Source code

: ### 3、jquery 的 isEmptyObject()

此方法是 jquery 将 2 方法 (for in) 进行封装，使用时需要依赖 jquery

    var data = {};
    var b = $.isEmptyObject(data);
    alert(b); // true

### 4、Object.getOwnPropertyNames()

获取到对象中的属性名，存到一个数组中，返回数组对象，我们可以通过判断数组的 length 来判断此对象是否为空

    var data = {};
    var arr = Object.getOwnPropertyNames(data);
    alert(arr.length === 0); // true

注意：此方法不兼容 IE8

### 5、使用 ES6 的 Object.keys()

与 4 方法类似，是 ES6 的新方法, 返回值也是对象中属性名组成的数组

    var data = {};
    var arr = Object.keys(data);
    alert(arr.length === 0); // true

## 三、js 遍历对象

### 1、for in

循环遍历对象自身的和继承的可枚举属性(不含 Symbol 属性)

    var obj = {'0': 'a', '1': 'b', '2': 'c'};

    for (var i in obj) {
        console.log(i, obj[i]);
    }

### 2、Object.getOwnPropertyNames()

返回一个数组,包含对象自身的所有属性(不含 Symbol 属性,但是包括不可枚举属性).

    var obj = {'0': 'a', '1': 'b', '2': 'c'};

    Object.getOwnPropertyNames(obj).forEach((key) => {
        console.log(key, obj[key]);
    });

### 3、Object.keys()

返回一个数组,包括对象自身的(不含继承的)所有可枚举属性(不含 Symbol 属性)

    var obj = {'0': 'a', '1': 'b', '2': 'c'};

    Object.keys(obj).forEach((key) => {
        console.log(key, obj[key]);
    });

———

**DESCRIPTION OF THE TASK:** Can you quote each of the items above word for word, leaving nothing out?

**EXERCISE OUTPUT:**
Source code

: ### 3、jquery 的 isEmptyObject()

此方法是 jquery 将 2 方法 (for in) 进行封装，使用时需要依赖 jquery

    var data = {};
    var b = $.isEmptyObject(data);
    alert(b); // true

### 4、Object.getOwnPropertyNames()

获取到对象中的属性名，存到一个数组中，返回数组对象，我们可以通过判断数组的 length 来判断此对象是否为空

    var data = {};
    var arr = Object.getOwnPropertyNames(data);
    alert(arr.length === 0); // true

注意：此方法不兼容 IE8

### 5、使用 ES6 的 Object.keys()

与 4 方法类似，是 ES6 的新方法, 返回值也是对象中属性名组成的数组

    var data = {};
    var arr = Object.keys(data);
    alert(arr.length === 0); // true

## 三、js 遍历对象

### 1、for in

循环遍历对象自身的和继承的可枚举属性(不含 Symbol 属性)

    var obj = {'0': 'a', '1': 'b', '2': 'c'};

    for (var i in obj) {
        console.log(i, obj[i]);
    }

### 2、Object.getOwnPropertyNames()

返回一个数组,包含对象自身的所有属性(不含 Symbol 属性,但是包括不可枚举属性).

    var obj = {'0': 'a', '1': 'b', '2': 'c'};

    Object.getOwnPropertyNames(obj).forEach((key) => {
        console.log(key, obj[key]);
    });

### 3、Object.keys()

返回一个数组,包括对象自身的(不含继承的)所有可枚举属性(不含 Symbol 属性)

    var obj = {'0': 'a', '1': 'b', '2': 'c'};

    Object.keys(obj).forEach((key) => {
        console.log(key, obj[key]);
    });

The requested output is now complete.